Wofür kämpfen wir in unserem Leben? Wir wollen anerkannt und geliebt
sein. Sayrafiezadeh beschreibt in kleinen Szenen den Kampf ums Überleben
und Funktionieren, das Ringen um Bestätigung, um ein kleines bisschen Ruhm
und Aufmerksamkeit. Sayrafiezadeh schildert den Kreislauf der Gesellschaft.
Der Angestellte im Walmart, der sagt, dass dies Geschäft sein Leben
beschreibt, indem er alles gekauft hat, was er besitzt, von der Zahnpasta
bis zu seinen Möbeln, das ihm hilft, am Leben zu bleiben.
Die Berührung mit dem Feind irgendwo im fremden Land, in mir selbst, dem
Feind in mir, der Kollege, der mir etwas wegnehmen will, das feindliche
Territorium, die Behörde, die den Illegalen aufspürt. Der Gast, der ein
angebissenes Toast auf dem Teller liegen lässt, das ein geplantes Gespräch
zur Gehaltserhöhung zunichtemacht. Ein Kartograph berichtet von den
sexuell anzüglichen Briefchen seines Chefs, die ihn kündigen lassen, obwohl
er in seinem Beruf keinen Job zu erwarten hat.
«Eine Grenze war überschritten, irgendetwas Unwiderrufliches gesagt oder
getan worden, von unserer Seite oder von der des Feindes.» - «Davor stand
eine Reklametafel mit der Aufschrift `Willkommen in Maple Tree Heights’. Die
Tafel sah brandneu aus, abgesehen davon, dass jemand hinaufgeklettert
war und `Bleibt besser weg’ darauf gesprayt hatte.» Es gibt Stadtteile, dort
wagst du dich besser nicht hin. Doch der Protagonist überschreitet die
Grenze. Grenzüberschreitungen des eigenen Ichs, die Überschreitung von
sozialen Distanzen, Berührungen mit dem Feind, das Thema, das alle
Erzählungen trägt, bis hin zum bewussten Schuss des Soldaten auf Zivilisten.

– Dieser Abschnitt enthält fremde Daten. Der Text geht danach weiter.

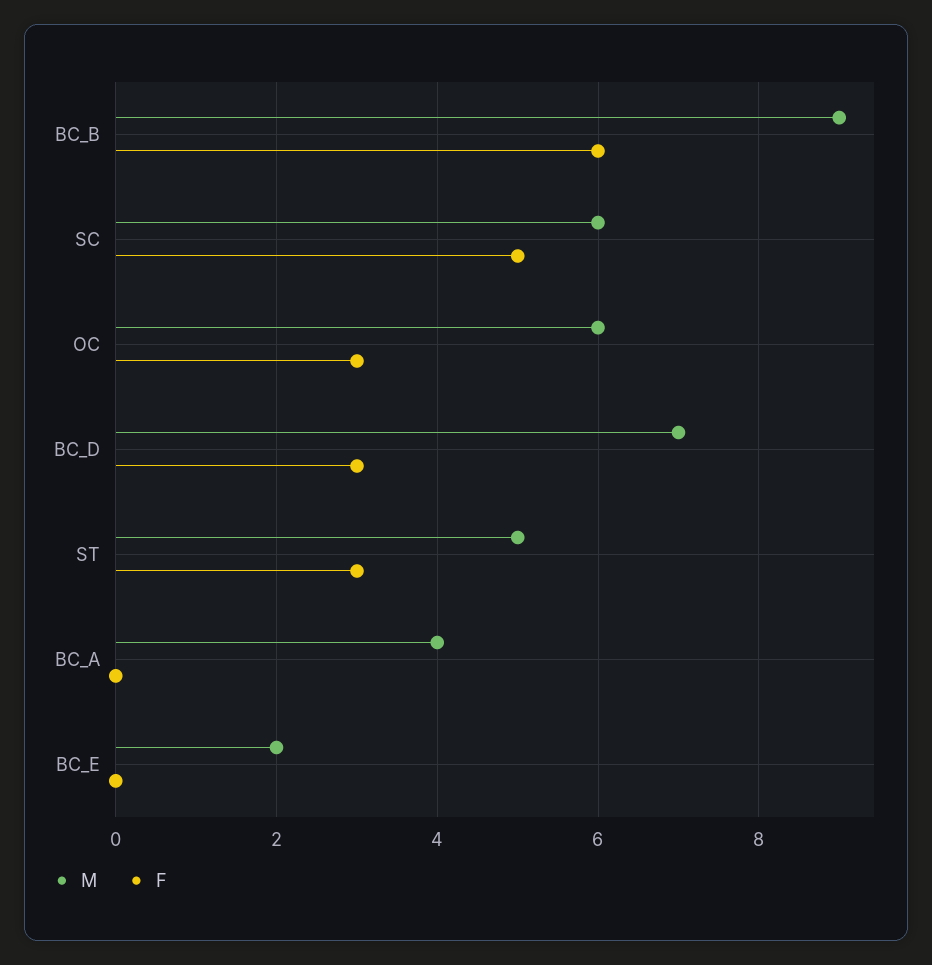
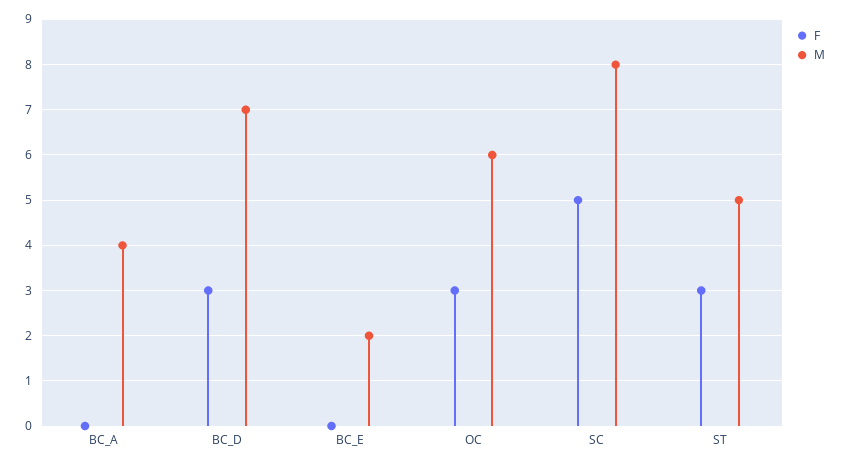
M, BC_B: 9 -> none
F, BC_B: 6 -> none
M, SC: 6 -> 8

Saïd Sayrafiezadeh wurde 1968 in Brooklyn geboren und wuchs in Pittsburgh
auf. Heute lebt er in New York. Er beschreibt mit diesen Ich-Erzählungen von
Männern die ihre Jugend überschritten haben, sprachlich eindringlich durch
sehr genaue Beobachtungsgabe gesellschaftlicher Zustände in einem
Durchschnittsleben, Ängste und Sehnsüchte, die Monotonie des Alltags, völlig
unaufgeregt. Trotz aller Widrigkeiten wirkt keiner der Beteiligten depressiv,
eine gewisse Heiterkeit durchzieht alle Berichte. Ihre Sicht der Welt lässt sie
hoffen, aus der Sicht des Lesers sind sie gescheitert.